How to evaluate all this in the light of its source material? The same week I watched HUMAN LOST, I also reviewed another movie that constituted a very loose remake of a classic piece of source material: Shinya Tsukamoto's Gemini, from Edogawa Rampo's short story "The Twins". The movie only has the barest resemblance to the story, but that's fine; it has its own destinations to arrive at. HUMAN LOST is even more heedless: it's still possible to see connections to the original by the time we get to the Evangelion-esque climax, but only by squinting really hard, and where it actually arrives is a muddle of good and bad ideas.
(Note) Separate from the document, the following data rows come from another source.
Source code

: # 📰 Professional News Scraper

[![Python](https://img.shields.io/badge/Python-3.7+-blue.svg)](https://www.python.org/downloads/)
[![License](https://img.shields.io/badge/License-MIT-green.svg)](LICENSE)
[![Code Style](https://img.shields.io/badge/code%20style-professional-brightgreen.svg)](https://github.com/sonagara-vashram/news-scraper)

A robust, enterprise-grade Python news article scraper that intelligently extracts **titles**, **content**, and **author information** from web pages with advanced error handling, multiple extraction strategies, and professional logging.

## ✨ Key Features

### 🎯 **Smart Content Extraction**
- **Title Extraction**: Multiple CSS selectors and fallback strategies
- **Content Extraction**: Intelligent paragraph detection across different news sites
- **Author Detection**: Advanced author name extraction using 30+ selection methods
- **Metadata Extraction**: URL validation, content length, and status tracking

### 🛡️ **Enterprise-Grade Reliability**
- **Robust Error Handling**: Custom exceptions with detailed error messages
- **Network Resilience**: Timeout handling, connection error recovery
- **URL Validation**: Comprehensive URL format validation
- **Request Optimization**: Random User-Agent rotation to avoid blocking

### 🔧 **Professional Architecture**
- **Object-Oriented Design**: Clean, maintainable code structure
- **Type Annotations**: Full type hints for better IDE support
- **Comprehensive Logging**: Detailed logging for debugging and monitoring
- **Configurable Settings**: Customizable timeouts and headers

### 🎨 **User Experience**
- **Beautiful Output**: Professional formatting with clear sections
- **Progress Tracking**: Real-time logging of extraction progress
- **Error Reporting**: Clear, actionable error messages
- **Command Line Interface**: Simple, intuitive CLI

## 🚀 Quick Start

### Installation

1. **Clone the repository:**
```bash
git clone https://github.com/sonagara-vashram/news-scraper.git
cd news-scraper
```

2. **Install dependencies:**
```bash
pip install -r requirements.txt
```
I say all this knowing full well sources are just that: sources, from which you can derive any number of things. Taking liberties are what art's all about; slavish devotion to material is not creative. I liked the way Rampo Kitan riffed on its source material, because the spiritual connection with the original never went completely out of sight. (Trickster kept more of the connections, but didn't really go anywhere with them.) And then you have stuff like Bungo Stray Dogs, where any original material, or personalities, are essentially there for totemistic value and not really as a source.
HUMAN LOST is a distinctive enough mix of these approaches that it might well constitute its own fourth category. Many of the character relationships from the original story are templates for how things unfold — chiefly Shizuko's sincere and unwavering faith in Yozo, and Yozo's own doubt in his ability to return that faith. There's even more than a little of the original story's theme of how Yozo is chiefly defined by the way others manipulate and exploit him (Horiki in particular).
But there's even more missing, and what's missing matters. Virtually nothing remains of the original story arc, where Yozo spirals down through the whole of his life bleeding to death from his emotional wounds. The story as constructed, with all its operatic techno-millennialism, has its attention elsewhere. And one of the consequences of that is how the most significant parts of the original either don't make it in, or become distorted in the translation and turn antithetical. Consider the nihilistic ending of the novel, where Yozo was left not to die but to merely exist meaninglessly. Here, that's nodded towards, but the filmmakers try to put a positive spin on it, by turning Yozo's lingering existence into a kind of heroic Sisyphean struggle. It isn't a bad idea, but the book had nothing to do with such things.
When people talk about the spirit of a work, they refer not to its plot or even to its themes as such, but its worldview. Dazai's worldview was that of a harsh, ironic laugh. I originally thought HUMAN LOST's cyberpunk approach would be a great vessel for a brew that bitter. But in the end, the romanticism wins, and maybe that's the biggest reason this project works best without its brand associations: it's not in the one spirit I associate most with its namesake. One must imagine Dazai sneering.